Giving bite to the concept of true federalism
For a country that calls itself a federation, it was not a pretty sight to see state governors queuing to beg President Buhari for bailout. Almost all of Nigeria’s 36 states are suffering severe cash crunch occasioned by the crash of oil prices and the consequent reduction in the federally distributable revenues to states. Surprisingly, at the front of the queue are former ACN states – one of APC’s legacy parties, which have always called for the institution of true federalism where states enjoy reasonable fiscal autonomy and control over police and local governments. Osun state and its loquacious governor, Rauf Aregbesola has been particularly hard hit by the dwindling federal allocation to states as he has been unable to pay workers’ salaries for such a long time now and workers are placed on half salaries.

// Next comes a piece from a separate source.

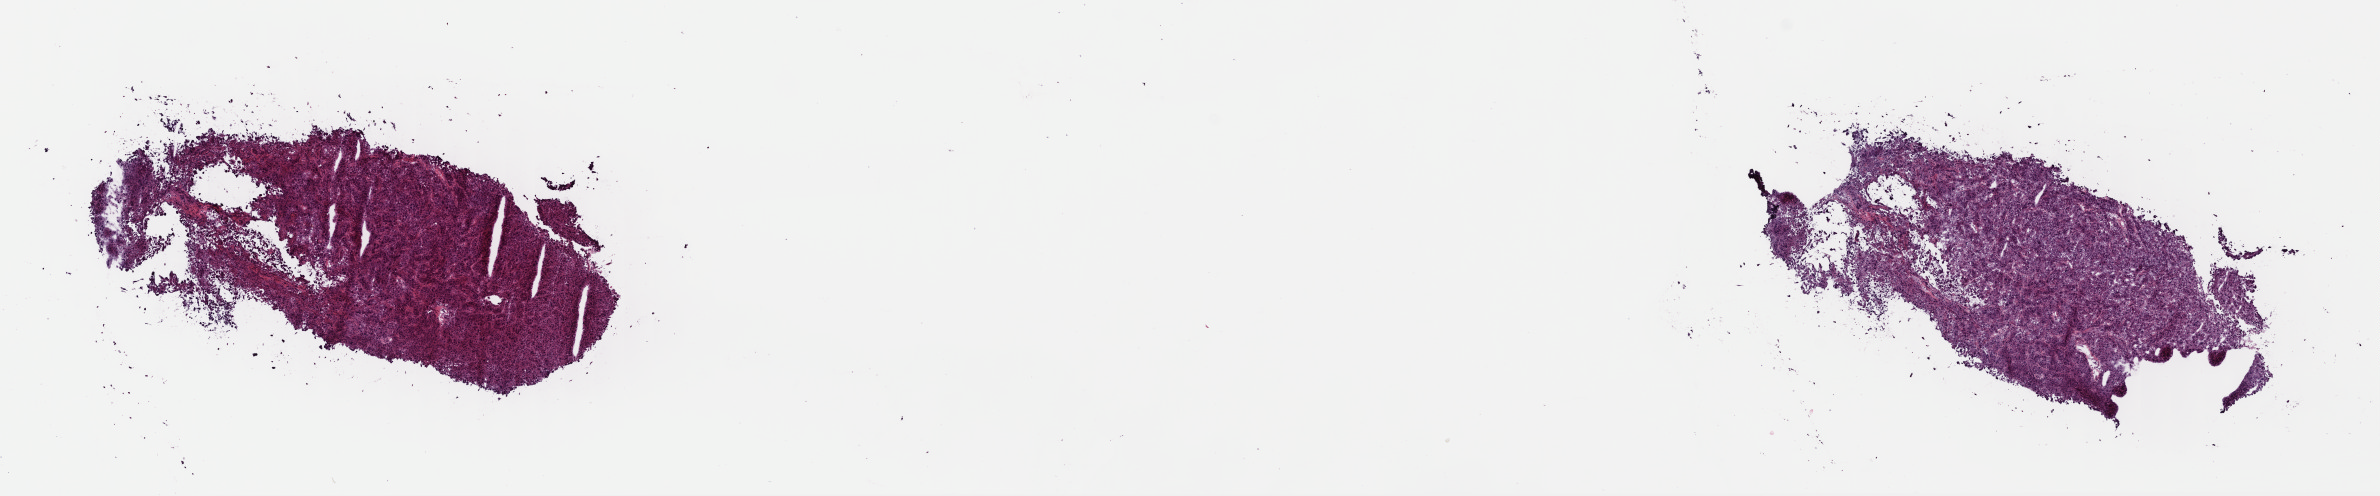
Digitized H&E tissue section (whole slide) — low-resolution overview of the scanned area, about 18.7 x 3.9 mm (acquisition: 40x scan). Frozen section from the top of the tissue portion. Primary tumour sample from the adrenal cortex. Female, age 31 years at initial diagnosis. Composition of this section per pathologist review: tumour cells 100%, tumour nuclei 80%, normal cells 0%, stromal cells 0%, necrosis 0%. Inflammatory infiltration, as recorded: lymphocyte infiltration 1%, monocyte infiltration 0%, neutrophil infiltration 0%.
* diagnosis: Adrenal cortical carcinoma (cortex of adrenal gland)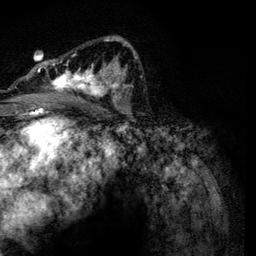
Breast MRI, one axial slice; cropped to one breast; dynamic contrast-enhanced series, time point 2 of 6 at this slice position (early post-contrast); 3 T; TE 4.2 ms, TR 7.9 ms; 1.2 mm slice thickness; 256 × 256 image matrix, field of view 170 × 170 mm. Female patient.
Structures marked on this image (semi-automatic segmentation, software-assisted and operator-edited):
- enhancing-tissue mask used for the functional tumour volume (all voxels passing the contrast-enhancement thresholds inside the analysis volume; usually the tumour): bounding box (x1, y1, x2, y2) in pixels: (30, 36, 134, 102)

This is expected anyway since the Nigerian state and its component units depend almost entirely on revenues from sale of crude oil. This is against the classical dictates of federalism where the component units enjoy fiscal autonomy and revenue flows from the component units to the centre. That order was reversed by the military, which centralized oil revenue collection and its consequent redistribution to all tiers of government in Nigeria. Consequently, states in Nigerian came to depend almost exclusively on the federally distributable revenues for survival.
Despite that, the constitution still left much powers to the states within which they could raise revenues independent from the federal government to concretise and justify their existence as semi-autonomous units within the Nigerian federation. However, states almost never utilize such powers until their share of the federal distributable revenue is threatened. Lagos state presents an example here.
In 2004, former President Obasanjo arbitrarily ordered the stoppage of constitutionally guaranteed local government funds to Lagos state for unilaterally creating additional local governments without the necessary approval from the National Assembly. Lagos was not the only state affected. Other states like Katsina, Nasarawa, Ebonyi and Niger were also affected. However, while the others quickly backtracked and abrogated the councils, in total acquiescence to the former President’s imperial dictates, the then governor of Lagos, Bola Tinubu, refused to accept what he regarded as a flagrant disregard of the constitution and usurpation of the powers of the state and instead headed for the courts. The Supreme Court ruled in his favour but Obasanjo would have none of it and continued to withhold the funds.
Not wanting to bastardise the idea of federalism that he has always preached and defended, Tinubu decided to call Obasanjo’s bluff and look inwards for survival. This meant fast-tracking and deepening the fiscal and tax reforms his government has started since 1999. From a meagre N600 million in 1999, internally generated revenue rose steadily to N2 billion monthly in 2003, N3 billion in 2004, N4 billion in 2005, 5.57 billion in 2006, and N7.90 billion in 2007. As at 2015, the collectible internal revenue of the state stands at N30 billion per month with a goal of reaching N50 billion in 2019. Already, by 2012, federal allocation represents only 30% of Lagos state budget while tax revenues account for the rest 70%.
Certainly, not all states have the same revenue generating capacity as Lagos. But they all have revenue-generating capacities. Perhaps, they should read the Lagos state reform manual for useful advices. But the practice of depending sorely on federal allocation is not federal and outdated. Perhaps, the constitution should be amended to make economic and revenue viability one of the irreducible criteria for remaining a state in the Nigerian federation.